We sometimes forget that academic disciplines are just that–disciplines. The organization theorist Karl Weick has said that his own approach, what he calls organizational sensemaking, is less a “theory” than a kind of “disciplined imagination”. This echoes earlier attempts by philosophers like Michel Foucault and Thomas Kuhn to shift our focus from scientific theories, our understanding of which they felt (in 1960s) had been dominated by logical positivists, to “discursive formations” and “disciplinary matrices”. The basic idea is that scholarship is always shaped by social forces and that scholarly competence requires us to subject ourselves to discipline.
Indeed, Foucauldians will be sensitive to the pun implicit in the idea of an “academic subject”. In ordinary speech, it denotes an area of study, a topic of inquiry, like management accounting or renaissance poetry. But “the academic subject” can also be the center of a particular kind of experience, and a particular way of talking–what Foucault sometimes calls a “point of subjectivity” and sometimes calls an “enunciative modality”. It is what we also sometimes call “the self”, though philosophers differ about how much “personality” subjectivity requires. My self-as-scholar may be very different from my self-as-father; that is, scholarship and fatherhood may involve wholly different forms of subjectivity even in the life of the same person. The question is, Who am I when I am a scholar? (When I’m writing, for example.) How did I become him?

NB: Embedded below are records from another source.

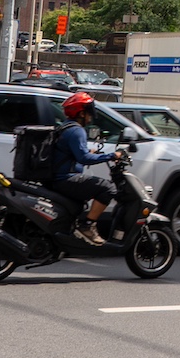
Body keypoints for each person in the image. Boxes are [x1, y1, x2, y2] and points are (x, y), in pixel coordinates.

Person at [48, 92, 116, 244]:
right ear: (81, 113)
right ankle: (87, 225)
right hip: (65, 179)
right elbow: (83, 158)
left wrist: (89, 152)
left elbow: (71, 153)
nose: (91, 116)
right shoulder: (77, 130)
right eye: (89, 112)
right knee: (108, 188)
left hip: (57, 178)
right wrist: (111, 156)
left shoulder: (65, 127)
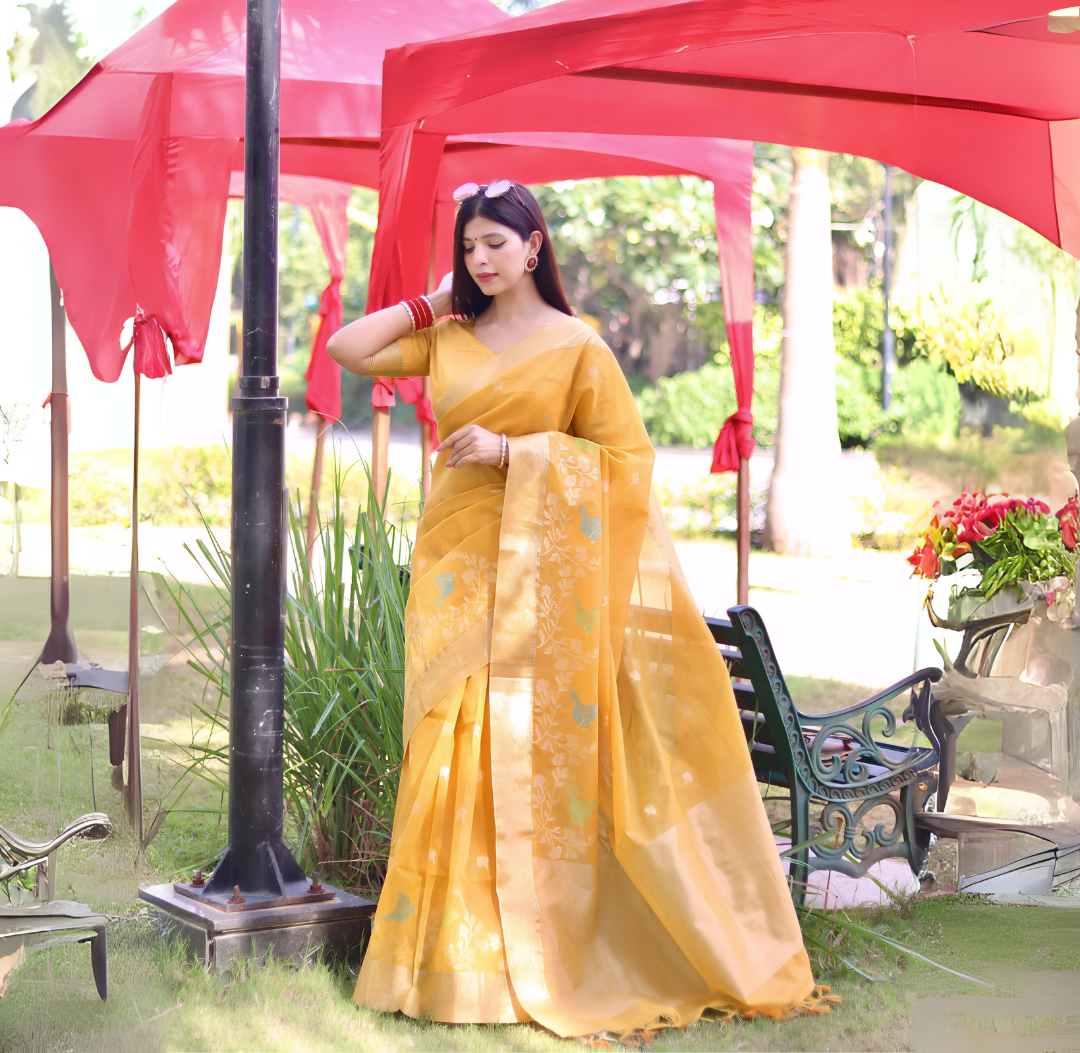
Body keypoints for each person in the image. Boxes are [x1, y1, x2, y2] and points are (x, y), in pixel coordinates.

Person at [327, 180, 828, 1038]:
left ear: (535, 247)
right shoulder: (447, 337)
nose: (483, 259)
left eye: (497, 244)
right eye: (471, 245)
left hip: (535, 582)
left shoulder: (576, 347)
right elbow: (349, 346)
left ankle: (527, 954)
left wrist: (516, 449)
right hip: (454, 569)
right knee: (450, 746)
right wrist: (433, 297)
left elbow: (627, 464)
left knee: (508, 742)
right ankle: (444, 960)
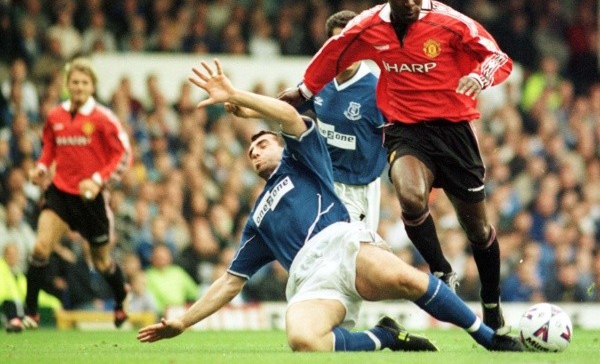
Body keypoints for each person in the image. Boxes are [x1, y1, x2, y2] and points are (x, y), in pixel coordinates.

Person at [137, 59, 523, 352]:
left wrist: (236, 96)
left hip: (342, 243)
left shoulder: (303, 158)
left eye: (264, 141)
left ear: (280, 144)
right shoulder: (257, 218)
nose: (256, 149)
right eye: (251, 150)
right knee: (303, 340)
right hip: (309, 278)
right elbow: (230, 282)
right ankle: (382, 337)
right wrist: (183, 322)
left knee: (408, 280)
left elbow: (289, 114)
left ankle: (490, 338)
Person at [278, 0, 512, 332]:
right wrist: (306, 89)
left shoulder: (450, 22)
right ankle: (440, 269)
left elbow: (497, 57)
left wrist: (477, 76)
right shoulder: (370, 25)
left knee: (479, 231)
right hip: (406, 128)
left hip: (454, 132)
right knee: (411, 198)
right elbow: (336, 52)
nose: (409, 1)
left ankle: (492, 302)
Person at [23, 57, 132, 329]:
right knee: (39, 248)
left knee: (102, 262)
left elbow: (123, 155)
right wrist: (40, 168)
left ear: (92, 86)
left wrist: (97, 180)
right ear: (67, 84)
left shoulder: (103, 118)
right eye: (75, 82)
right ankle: (30, 312)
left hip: (91, 200)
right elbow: (49, 147)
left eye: (85, 82)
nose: (79, 86)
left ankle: (120, 299)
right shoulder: (55, 116)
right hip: (60, 193)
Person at [296, 10, 387, 231]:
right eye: (340, 44)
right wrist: (248, 108)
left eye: (353, 45)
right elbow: (287, 109)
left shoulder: (378, 89)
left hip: (358, 189)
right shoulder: (318, 81)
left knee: (353, 258)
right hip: (324, 182)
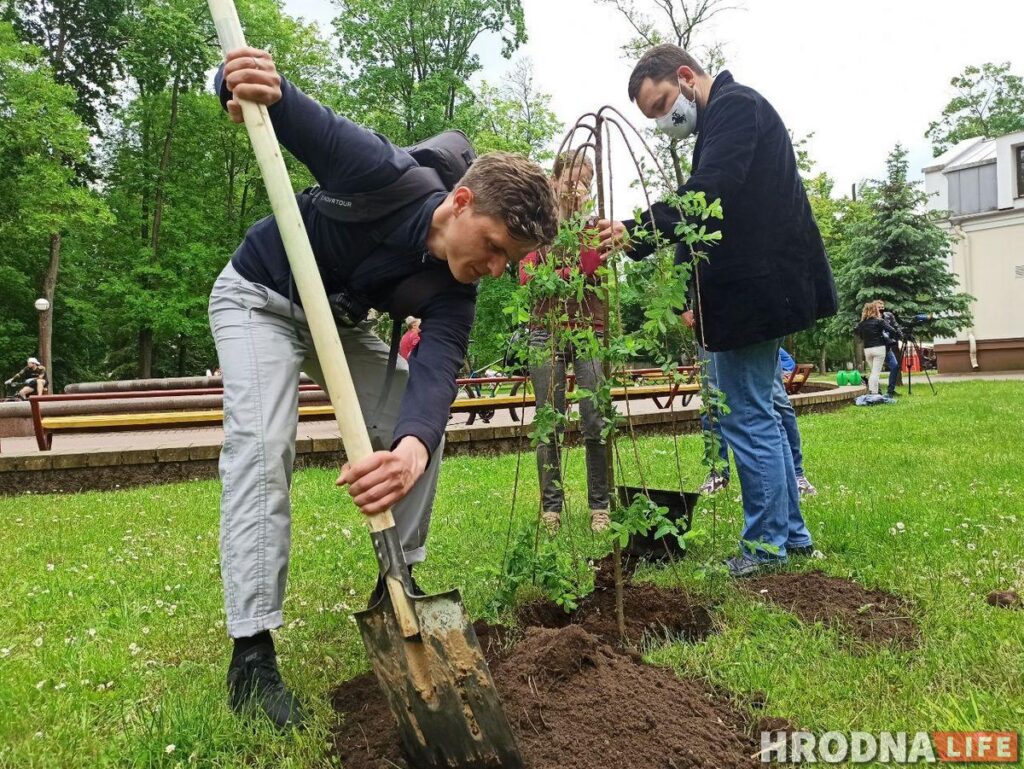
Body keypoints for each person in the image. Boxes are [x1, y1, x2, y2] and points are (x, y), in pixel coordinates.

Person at [208, 47, 558, 730]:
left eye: (509, 261)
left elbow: (437, 375)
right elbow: (285, 104)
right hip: (260, 297)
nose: (495, 268)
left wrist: (409, 451)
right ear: (460, 203)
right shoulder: (378, 170)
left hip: (336, 323)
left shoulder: (456, 290)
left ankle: (397, 579)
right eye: (493, 246)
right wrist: (236, 79)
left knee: (416, 427)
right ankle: (251, 653)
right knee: (263, 445)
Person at [596, 44, 837, 577]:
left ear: (685, 76)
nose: (663, 120)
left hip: (756, 291)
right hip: (756, 291)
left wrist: (636, 230)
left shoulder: (734, 107)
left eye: (662, 104)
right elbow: (707, 216)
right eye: (652, 116)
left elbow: (709, 192)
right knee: (761, 411)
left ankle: (765, 546)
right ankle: (791, 537)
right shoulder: (722, 120)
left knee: (746, 416)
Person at [519, 152, 609, 535]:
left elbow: (593, 265)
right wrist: (570, 270)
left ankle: (600, 507)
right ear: (555, 181)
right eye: (572, 181)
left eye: (585, 183)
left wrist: (558, 270)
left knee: (595, 418)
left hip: (590, 328)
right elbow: (527, 276)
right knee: (549, 421)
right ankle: (551, 508)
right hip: (546, 329)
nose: (578, 189)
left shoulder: (597, 227)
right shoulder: (538, 226)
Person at [694, 332, 816, 497]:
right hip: (709, 324)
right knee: (711, 400)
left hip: (758, 323)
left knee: (776, 398)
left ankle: (796, 474)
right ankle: (718, 474)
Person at [855, 302, 899, 396]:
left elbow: (860, 336)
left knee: (873, 372)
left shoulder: (861, 324)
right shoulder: (879, 321)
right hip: (879, 348)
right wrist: (886, 337)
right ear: (875, 311)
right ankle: (874, 394)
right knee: (875, 373)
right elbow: (892, 330)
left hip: (867, 350)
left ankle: (873, 392)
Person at [874, 300, 902, 397]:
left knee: (895, 366)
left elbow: (895, 326)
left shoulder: (889, 316)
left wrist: (899, 334)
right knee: (876, 370)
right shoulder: (872, 318)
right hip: (877, 348)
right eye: (879, 307)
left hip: (887, 348)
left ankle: (890, 390)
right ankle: (877, 391)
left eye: (882, 307)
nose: (881, 309)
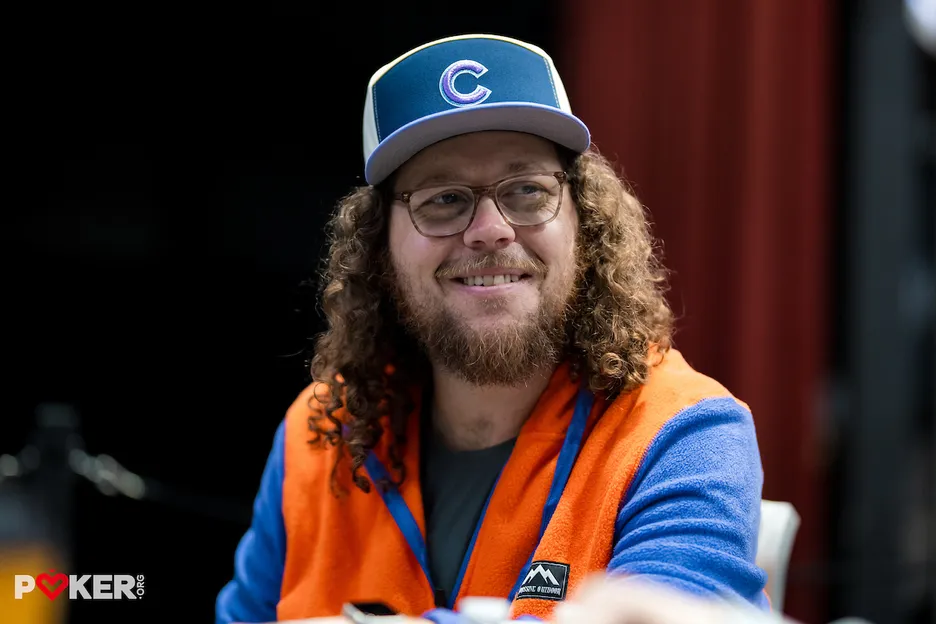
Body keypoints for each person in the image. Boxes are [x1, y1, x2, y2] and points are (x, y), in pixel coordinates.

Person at [215, 33, 770, 623]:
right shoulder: (318, 433)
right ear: (380, 248)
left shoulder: (683, 433)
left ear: (585, 223)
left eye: (527, 190)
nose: (489, 229)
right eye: (444, 198)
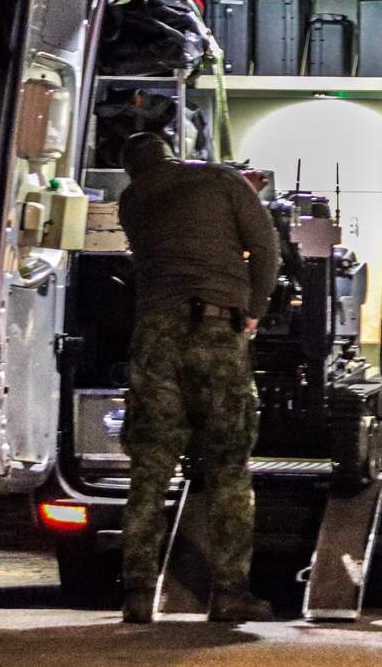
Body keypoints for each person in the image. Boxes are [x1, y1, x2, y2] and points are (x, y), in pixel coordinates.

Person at [116, 132, 281, 624]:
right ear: (172, 152)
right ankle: (230, 592)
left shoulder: (132, 199)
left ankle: (139, 594)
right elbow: (265, 247)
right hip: (215, 330)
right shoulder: (220, 179)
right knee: (228, 465)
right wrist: (254, 310)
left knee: (150, 468)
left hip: (155, 337)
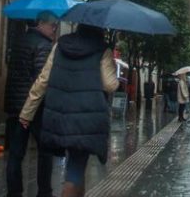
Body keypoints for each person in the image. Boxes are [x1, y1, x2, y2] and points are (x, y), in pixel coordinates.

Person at [20, 24, 119, 197]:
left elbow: (43, 80)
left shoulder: (60, 45)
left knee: (77, 165)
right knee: (75, 167)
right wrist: (110, 65)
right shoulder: (102, 50)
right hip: (86, 119)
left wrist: (27, 112)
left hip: (59, 114)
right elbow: (110, 85)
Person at [4, 11, 58, 197]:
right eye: (52, 26)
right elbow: (41, 81)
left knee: (15, 154)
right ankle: (44, 192)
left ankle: (14, 192)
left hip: (14, 106)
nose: (54, 30)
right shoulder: (44, 45)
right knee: (45, 152)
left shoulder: (18, 41)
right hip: (34, 109)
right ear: (41, 24)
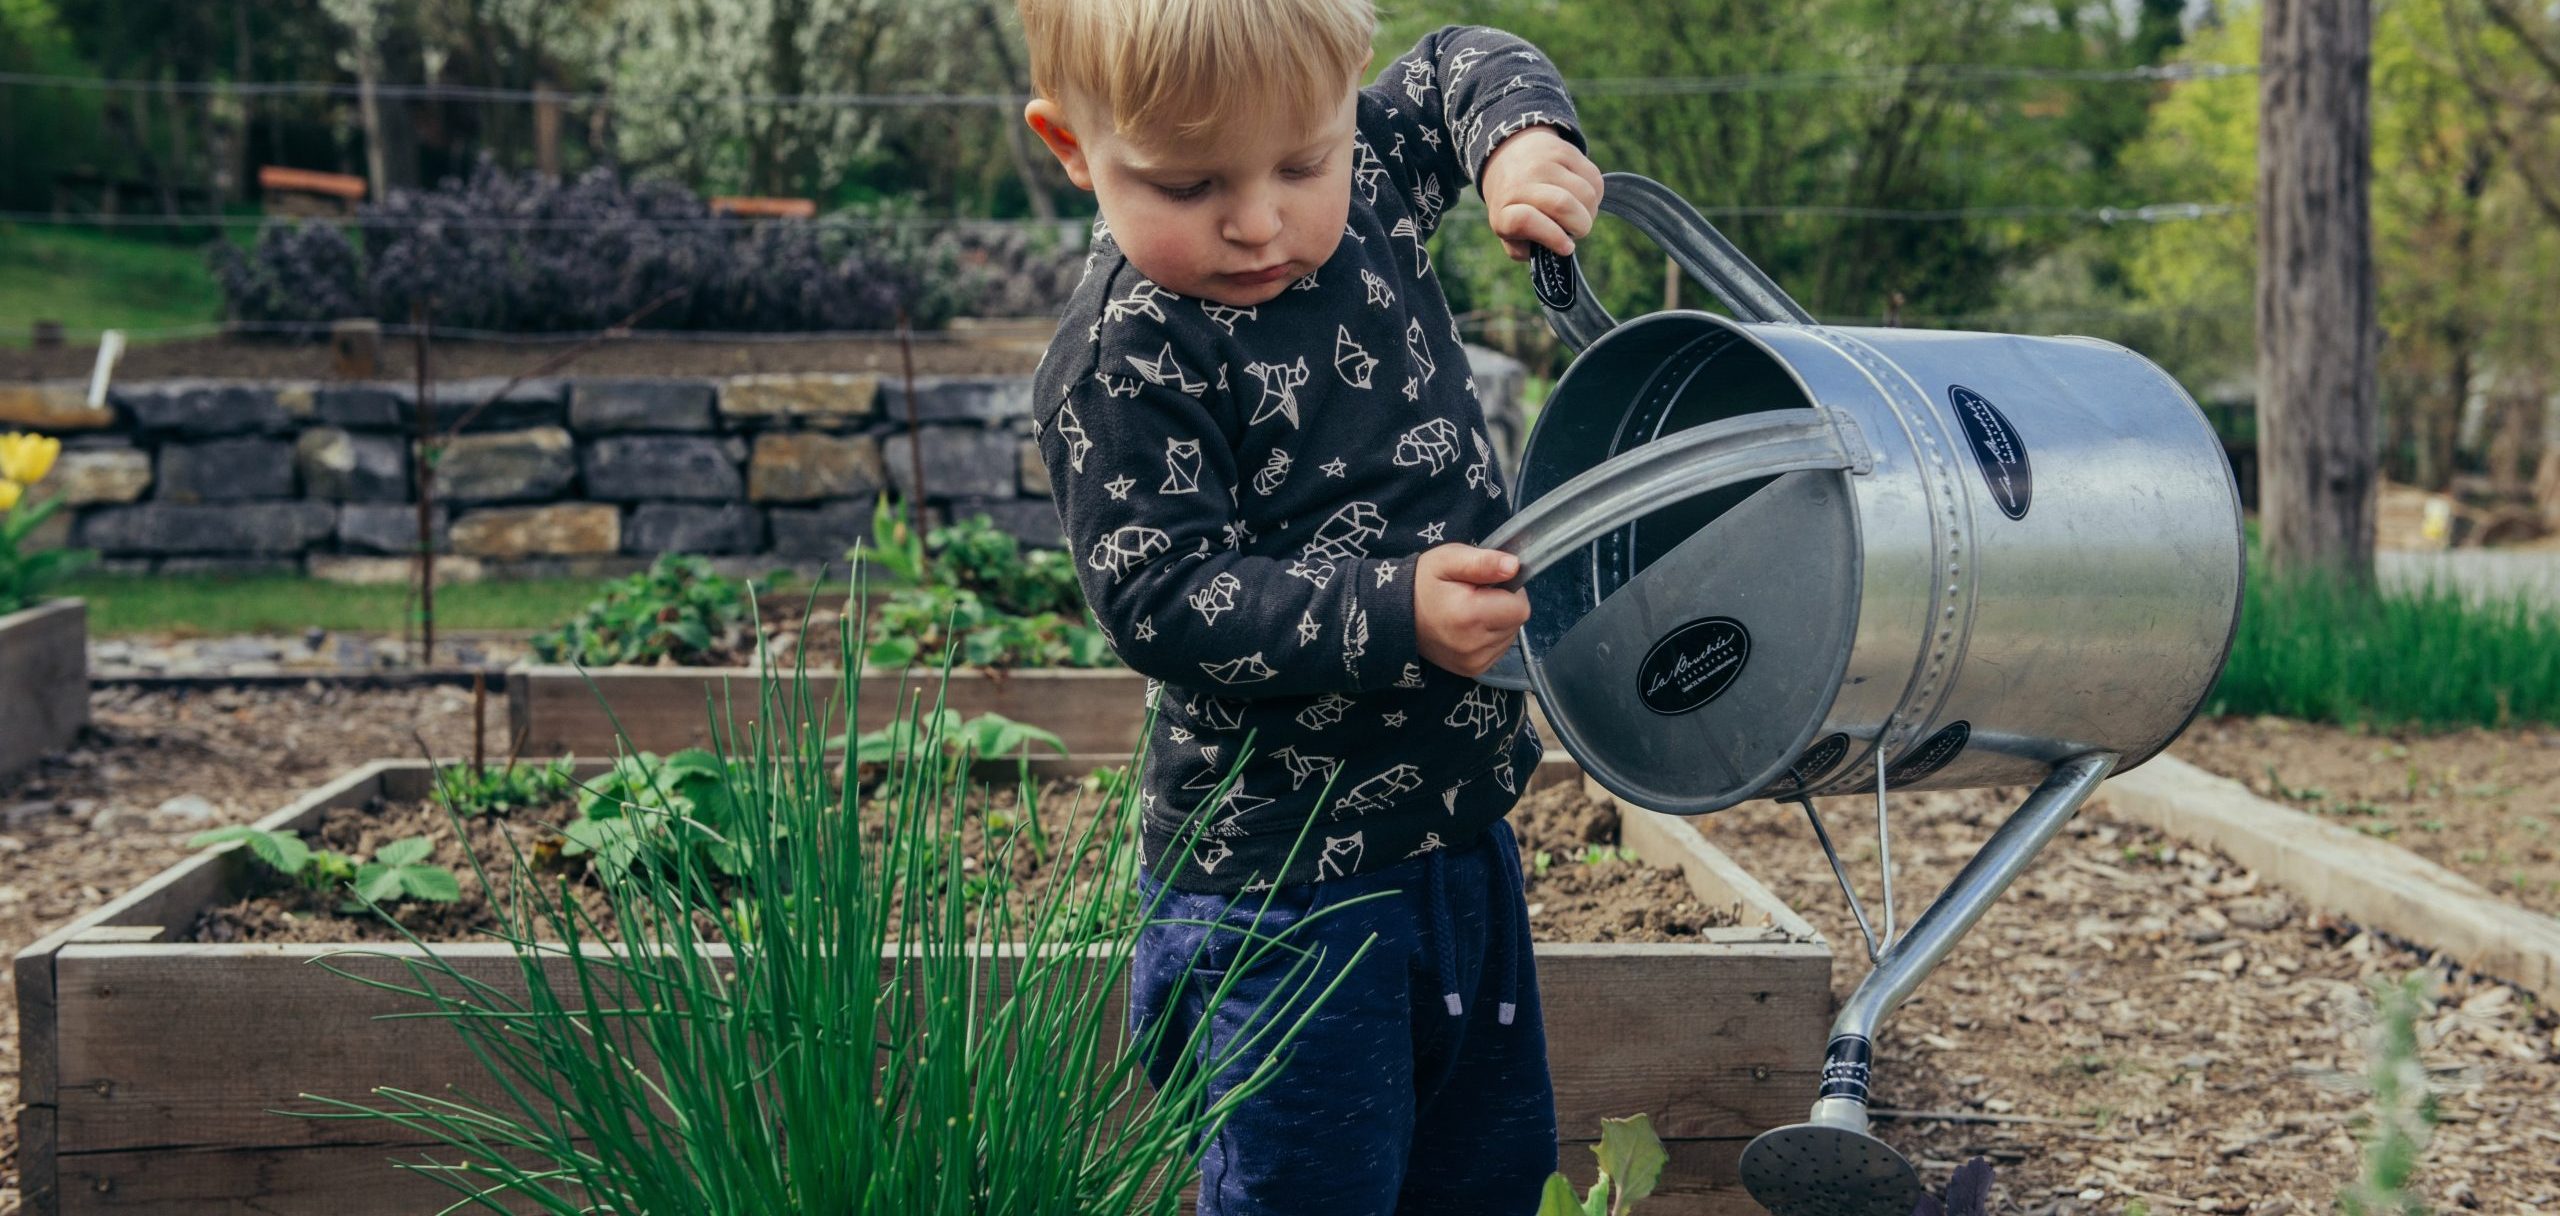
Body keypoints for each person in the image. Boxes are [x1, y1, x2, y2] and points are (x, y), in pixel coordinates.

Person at [1018, 1, 1601, 1210]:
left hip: (1460, 835)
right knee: (1307, 1187)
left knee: (1484, 1174)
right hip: (1282, 895)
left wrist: (1517, 141)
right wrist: (1395, 612)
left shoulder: (1372, 172)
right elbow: (1158, 593)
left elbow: (1456, 60)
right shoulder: (1128, 351)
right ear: (1074, 150)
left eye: (1301, 162)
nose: (1258, 219)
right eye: (1186, 184)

Jonathan Mayhew has emphasized the importance of “self-fashioning” in scholarship, retooling Stephen Greenblatt’s concept for the purpose. In my view, the aim is to become more articulate. And this, of course, requires “discipline” in the sense of resolute, orderly practice. It also requires a sort of “discipleship”, i.e., the resolve to follow a master, a teacher. We subject ourselves to discipline, it almost subjugates us. This is what produces the particular kind of articulate subjectivity we’re after as scholars.